GOAL OF THE EXERCISE: In the data below, find every line that has the string "Lutheran", and copy it.

INPUT MATERIAL:
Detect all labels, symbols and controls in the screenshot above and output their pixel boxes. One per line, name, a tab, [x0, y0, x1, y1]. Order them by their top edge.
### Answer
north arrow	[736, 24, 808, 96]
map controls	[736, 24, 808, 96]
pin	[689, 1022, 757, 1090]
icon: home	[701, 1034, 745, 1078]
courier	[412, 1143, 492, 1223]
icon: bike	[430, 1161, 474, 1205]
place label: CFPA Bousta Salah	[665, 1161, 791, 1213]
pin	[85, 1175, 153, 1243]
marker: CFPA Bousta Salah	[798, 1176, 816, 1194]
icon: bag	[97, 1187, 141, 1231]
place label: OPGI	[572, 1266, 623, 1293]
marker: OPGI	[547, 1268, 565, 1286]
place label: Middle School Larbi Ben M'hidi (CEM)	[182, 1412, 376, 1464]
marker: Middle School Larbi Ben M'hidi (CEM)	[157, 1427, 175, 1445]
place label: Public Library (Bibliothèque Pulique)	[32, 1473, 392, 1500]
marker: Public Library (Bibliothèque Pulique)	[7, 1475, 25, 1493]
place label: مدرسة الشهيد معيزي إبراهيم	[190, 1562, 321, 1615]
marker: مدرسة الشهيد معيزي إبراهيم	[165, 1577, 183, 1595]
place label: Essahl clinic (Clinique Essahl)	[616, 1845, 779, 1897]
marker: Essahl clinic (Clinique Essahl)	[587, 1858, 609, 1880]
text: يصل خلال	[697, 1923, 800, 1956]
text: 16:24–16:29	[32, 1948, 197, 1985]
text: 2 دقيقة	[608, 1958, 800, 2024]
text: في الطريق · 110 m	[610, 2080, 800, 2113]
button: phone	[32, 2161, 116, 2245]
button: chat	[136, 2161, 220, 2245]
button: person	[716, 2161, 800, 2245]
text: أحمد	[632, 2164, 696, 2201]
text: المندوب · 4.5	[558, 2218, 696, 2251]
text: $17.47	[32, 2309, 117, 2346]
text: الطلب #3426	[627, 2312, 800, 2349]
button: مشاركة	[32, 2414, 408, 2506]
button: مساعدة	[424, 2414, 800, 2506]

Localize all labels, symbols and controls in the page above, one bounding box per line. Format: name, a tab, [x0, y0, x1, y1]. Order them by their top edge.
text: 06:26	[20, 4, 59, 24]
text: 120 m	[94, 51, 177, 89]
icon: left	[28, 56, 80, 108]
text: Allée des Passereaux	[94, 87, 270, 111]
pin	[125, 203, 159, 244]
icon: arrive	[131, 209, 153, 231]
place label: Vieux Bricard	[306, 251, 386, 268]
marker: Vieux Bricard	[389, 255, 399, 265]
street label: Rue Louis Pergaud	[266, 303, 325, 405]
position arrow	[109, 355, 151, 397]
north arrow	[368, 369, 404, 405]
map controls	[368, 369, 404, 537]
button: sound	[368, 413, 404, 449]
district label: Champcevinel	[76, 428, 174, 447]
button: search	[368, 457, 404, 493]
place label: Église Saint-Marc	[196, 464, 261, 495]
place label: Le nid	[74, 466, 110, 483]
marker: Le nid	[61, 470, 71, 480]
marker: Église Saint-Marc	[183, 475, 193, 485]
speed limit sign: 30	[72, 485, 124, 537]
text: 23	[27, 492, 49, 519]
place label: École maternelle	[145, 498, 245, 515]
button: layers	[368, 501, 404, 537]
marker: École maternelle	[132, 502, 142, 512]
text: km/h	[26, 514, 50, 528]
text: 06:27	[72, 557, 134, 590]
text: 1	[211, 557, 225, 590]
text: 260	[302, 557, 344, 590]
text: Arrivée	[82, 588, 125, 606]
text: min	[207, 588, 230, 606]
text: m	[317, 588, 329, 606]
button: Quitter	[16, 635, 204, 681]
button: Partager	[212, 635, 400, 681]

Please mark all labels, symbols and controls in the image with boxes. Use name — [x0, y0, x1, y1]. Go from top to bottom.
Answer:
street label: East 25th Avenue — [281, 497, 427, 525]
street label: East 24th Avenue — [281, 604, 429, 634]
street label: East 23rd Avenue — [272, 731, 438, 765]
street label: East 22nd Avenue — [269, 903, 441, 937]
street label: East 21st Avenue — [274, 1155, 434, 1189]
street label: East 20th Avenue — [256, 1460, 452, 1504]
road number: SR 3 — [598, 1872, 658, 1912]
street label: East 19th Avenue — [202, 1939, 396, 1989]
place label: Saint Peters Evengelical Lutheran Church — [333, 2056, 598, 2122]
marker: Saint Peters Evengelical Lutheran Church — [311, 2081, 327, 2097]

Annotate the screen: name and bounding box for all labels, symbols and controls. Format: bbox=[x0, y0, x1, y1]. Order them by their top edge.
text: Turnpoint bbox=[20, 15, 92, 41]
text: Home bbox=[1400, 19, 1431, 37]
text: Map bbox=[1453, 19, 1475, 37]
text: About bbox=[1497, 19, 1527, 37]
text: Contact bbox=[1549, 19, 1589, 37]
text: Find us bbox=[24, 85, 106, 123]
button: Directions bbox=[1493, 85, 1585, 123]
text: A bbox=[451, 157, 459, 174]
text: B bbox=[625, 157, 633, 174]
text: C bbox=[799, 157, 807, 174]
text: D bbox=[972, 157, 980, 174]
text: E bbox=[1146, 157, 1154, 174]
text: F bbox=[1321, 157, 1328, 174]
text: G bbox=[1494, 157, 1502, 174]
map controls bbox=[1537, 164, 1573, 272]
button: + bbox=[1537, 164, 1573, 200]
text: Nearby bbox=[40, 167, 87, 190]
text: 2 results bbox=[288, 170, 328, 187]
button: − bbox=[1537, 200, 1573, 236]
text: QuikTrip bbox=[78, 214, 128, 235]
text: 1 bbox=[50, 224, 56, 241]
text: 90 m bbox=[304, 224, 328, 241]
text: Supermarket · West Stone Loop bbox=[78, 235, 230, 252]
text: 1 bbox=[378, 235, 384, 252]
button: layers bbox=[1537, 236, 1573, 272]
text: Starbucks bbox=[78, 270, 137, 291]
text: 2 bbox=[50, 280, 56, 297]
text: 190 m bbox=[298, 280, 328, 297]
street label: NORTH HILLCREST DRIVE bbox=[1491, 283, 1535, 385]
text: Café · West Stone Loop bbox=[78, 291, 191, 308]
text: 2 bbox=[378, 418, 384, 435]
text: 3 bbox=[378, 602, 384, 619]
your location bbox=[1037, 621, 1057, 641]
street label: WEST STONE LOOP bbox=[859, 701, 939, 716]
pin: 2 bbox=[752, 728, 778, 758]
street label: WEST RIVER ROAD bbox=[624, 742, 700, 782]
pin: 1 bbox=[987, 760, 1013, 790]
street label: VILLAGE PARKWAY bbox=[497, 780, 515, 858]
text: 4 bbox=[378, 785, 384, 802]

COMPLETED TASK:
place label: Saint Peters Evengelical Lutheran Church — [333, 2056, 598, 2122]
marker: Saint Peters Evengelical Lutheran Church — [311, 2081, 327, 2097]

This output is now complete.